When I look at Lowry’s portrait, I feel I’m looking at the photo of a winsome but ineffectual character on a TV sitcom, but I can’t figure out which performer it is that he resembles. I thought perhaps Michael J. Fox, but Fox has a more penetrating and determined look about him.
Ron K. writes:
A running story on VFR is never complete, is it, until some reader contributes his own related synchronicity.
Thanks to a busy Easter weekend I was offline and happily unaware of the Saturday firing of John Derbyshire until the wee hours of Monday. Nevertheless the subject of black crime arose, as on our way to a family get-together in the exurbs we swung by Northeast Minneapolis to pick up my carless brother-in-law.
He told us how he likes his new neighborhood, which is a short walk from the bridge over the Mississippi separating the North and Northeast sectors of the city. We noticed that the bridge was no longer merely “closed for repairs,” but had been torn out and was being rebuilt from scratch—and much too quickly for the people of Northeast.
You see, both neighborhoods changed greatly over the last 20 years. Northeast slowly shifted from a humble white Catholic multiethnic enclave to a white hipster art colony, as the latter type still appreciates living cheaply, safely and whitely in the city. During this time, North Minneapolis also changed—from a comparatively benign Minnesota-style black neighborhood to a full-bore ghetto à la Chicago. (Blind hatred of whites is not a factor here—yet!) Kids killed by stray bullets in turf battles is common now.
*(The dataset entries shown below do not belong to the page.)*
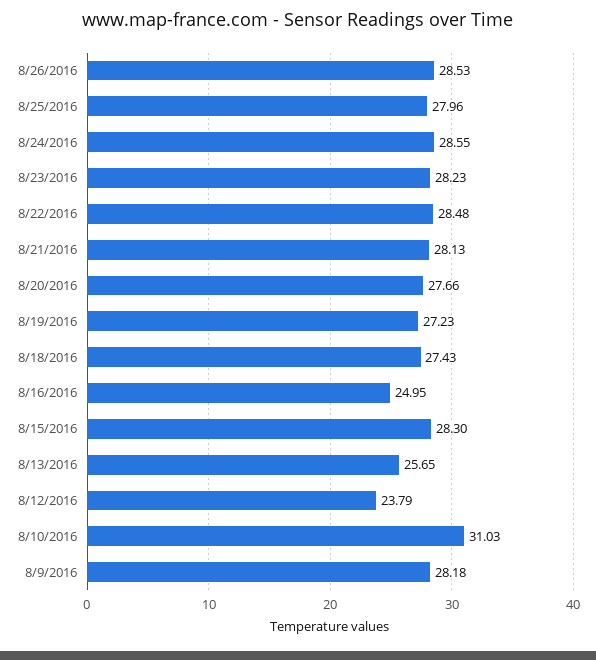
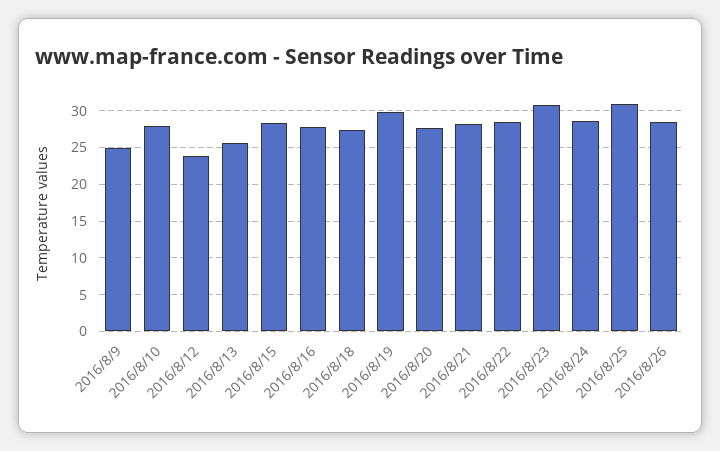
  {
    "8/26/2016": 28.53,
-   "8/25/2016": 27.96,
+   "8/25/2016": 31,
    "8/24/2016": 28.55,
-   "8/23/2016": 28.23,
+   "8/23/2016": 31,
    "8/22/2016": 28.48,
    "8/21/2016": 28.13,
    "8/20/2016": 27.66,
-   "8/19/2016": 27.23,
+   "8/19/2016": 30,
    "8/18/2016": 27.43,
-   "8/16/2016": 24.95,
+   "8/16/2016": 28,
    "8/15/2016": 28.3,
    "8/13/2016": 25.65,
    "8/12/2016": 23.79,
-   "8/10/2016": 31.03,
+   "8/10/2016": 28,
-   "8/9/2016": 28.18
+   "8/9/2016": 25
  }

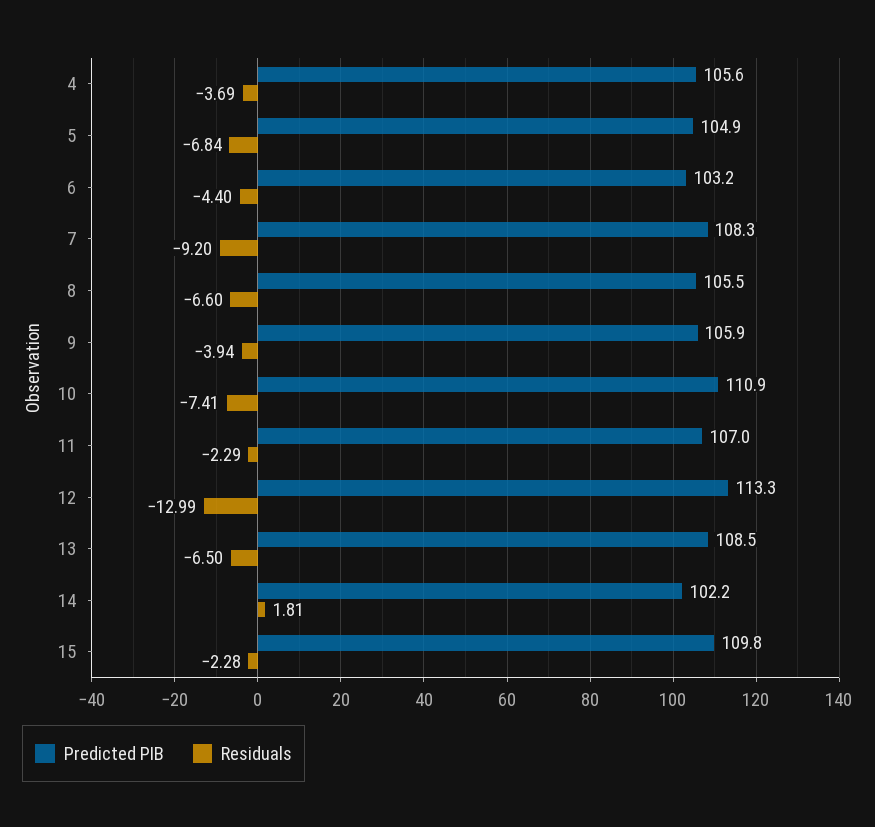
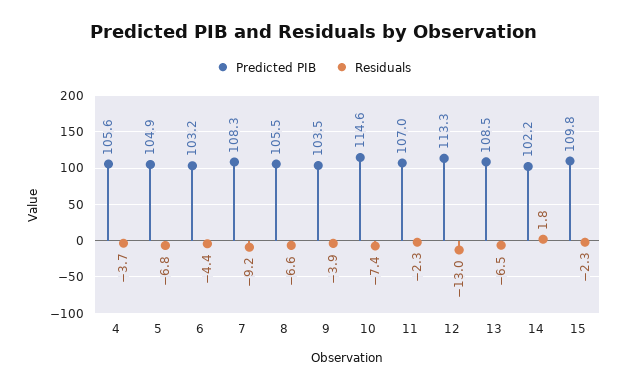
  {
    "Predicted PIB": {
      "4": 105.6,
      "5": 104.9,
      "6": 103.2,
      "7": 108.3,
      "8": 105.5,
-     "9": 105.9,
+     "9": 103.5,
-     "10": 110.9,
+     "10": 114.6,
      "11": 107,
      "12": 113.3,
      "13": 108.5,
      "14": 102.2,
      "15": 109.8
    },
    "Residuals": {
      "4": -3.69,
      "5": -6.84,
      "6": -4.4,
      "7": -9.2,
      "8": -6.6,
      "9": -3.94,
      "10": -7.41,
      "11": -2.29,
      "12": -12.99,
      "13": -6.5,
      "14": 1.81,
      "15": -2.28
    }
  }

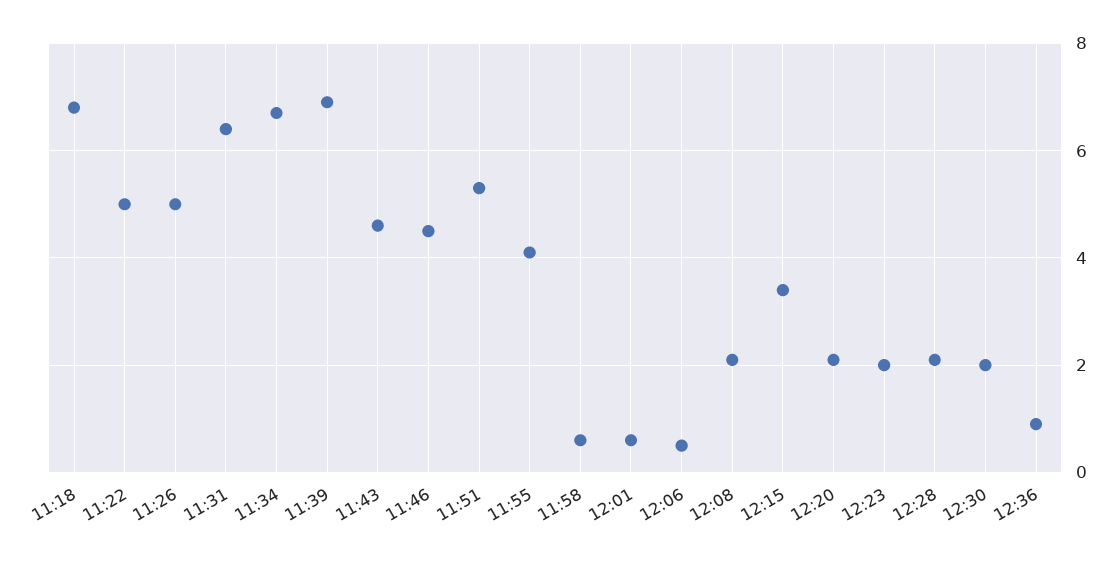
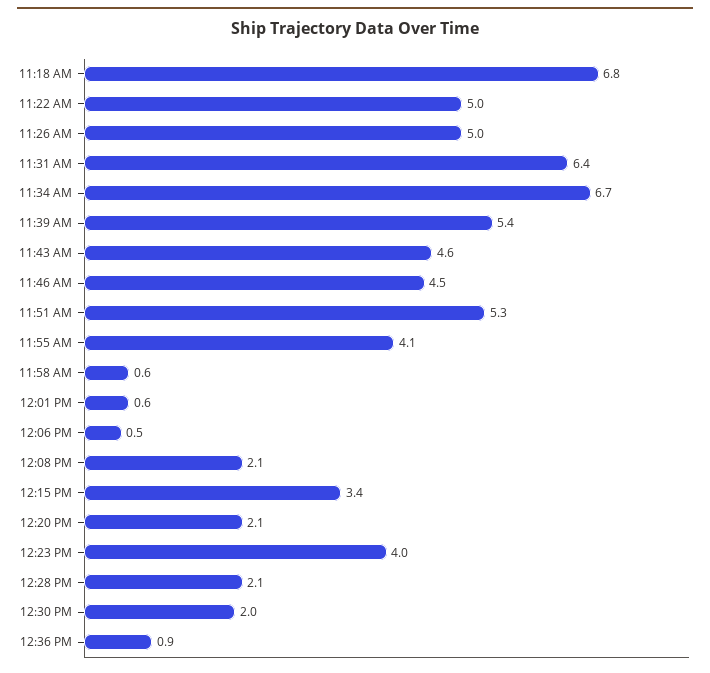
  {
    "11:18": 6.8,
    "11:22": 5,
    "11:26": 5,
    "11:31": 6.4,
    "11:34": 6.7,
-   "11:39": 7,
+   "11:39": 5.4,
    "11:43": 4.6,
    "11:46": 4.5,
    "11:51": 5.3,
    "11:55": 4.1,
    "11:58": 0.6,
    "12:01": 0.6,
    "12:06": 0.5,
    "12:08": 2.1,
    "12:15": 3.4,
    "12:20": 2.1,
-   "12:23": 2,
+   "12:23": 4,
    "12:28": 2.1,
    "12:30": 2,
    "12:36": 0.9
  }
So we wondered what would happen when the new bridge opens. After our transit strike in 2004, the head of a questionable local “taxpayers” organization (more likely a shill for the road-construction industry) crowed in an op-ed how the crime rate in the inner-ring suburbs went down when the buses weren’t running. He was silent a couple years later when the bridge was first closed, and the crime rate in “Nordeast” went down by a much greater amount. (Even thugs prefer cars to buses!)
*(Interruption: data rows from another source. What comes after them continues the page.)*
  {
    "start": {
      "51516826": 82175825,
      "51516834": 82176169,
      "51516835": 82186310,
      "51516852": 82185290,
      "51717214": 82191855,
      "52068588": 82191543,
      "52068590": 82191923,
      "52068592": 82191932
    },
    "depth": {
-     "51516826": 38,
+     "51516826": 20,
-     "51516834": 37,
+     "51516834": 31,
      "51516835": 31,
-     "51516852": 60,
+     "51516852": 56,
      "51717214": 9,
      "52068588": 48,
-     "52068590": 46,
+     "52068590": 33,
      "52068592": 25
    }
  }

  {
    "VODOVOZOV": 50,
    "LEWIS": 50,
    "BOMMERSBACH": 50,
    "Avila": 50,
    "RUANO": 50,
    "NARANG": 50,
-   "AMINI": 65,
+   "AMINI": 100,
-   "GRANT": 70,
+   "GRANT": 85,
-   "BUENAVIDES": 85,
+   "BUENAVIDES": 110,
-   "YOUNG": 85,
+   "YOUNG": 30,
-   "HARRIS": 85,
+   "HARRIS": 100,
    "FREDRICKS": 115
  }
So reading about l’affaire Derbyshire later that night was especially amusing, considering we had been discussing the fate of—I kid you not—the Lowry Avenue bridge!
Also Wikipedia article on Lowry Avenue Bridge.
Jeremy G. writes:
“I feel I’m looking at the photo of a winsome but ineffectual character on a TV sitcom, but I can’t figure out which performer it is that he resembles. ”
He looks like Grant Shaud, who played Miles Silverberg on the Murphy Brown sitcom.
Sage McLaughlin writes:
Paul K. makes a funny observation—Rich Lowry really does look like one of those male zeroes you find on network TV sitcoms. He doesn’t name which one, but my vote goes to the lead character from News Radio, Dave Nelson:
The show’s milquetoast protagonist was the too-young station manager of a New York City news radio station. One of the grating things about the character was that he was a doormat for his unlikable, aggressively feminist big-city girlfriend (who also worked at the news station where the show was set). There’s a superficial analogy in there somewhere, but it’s too early in the day for me to bother teasing it out.
Sage McLaughlin writes:
There’s also the beta of all betas, Ray Romano of Everybody Loves Raymond, whose wife on the show is played by Patricia Heaton, who is the founder of mainstream conservative favorite “Feminists for Life.” The resemblance to Ramano (whose character really is the ultimate nothing) is actually sort of striking.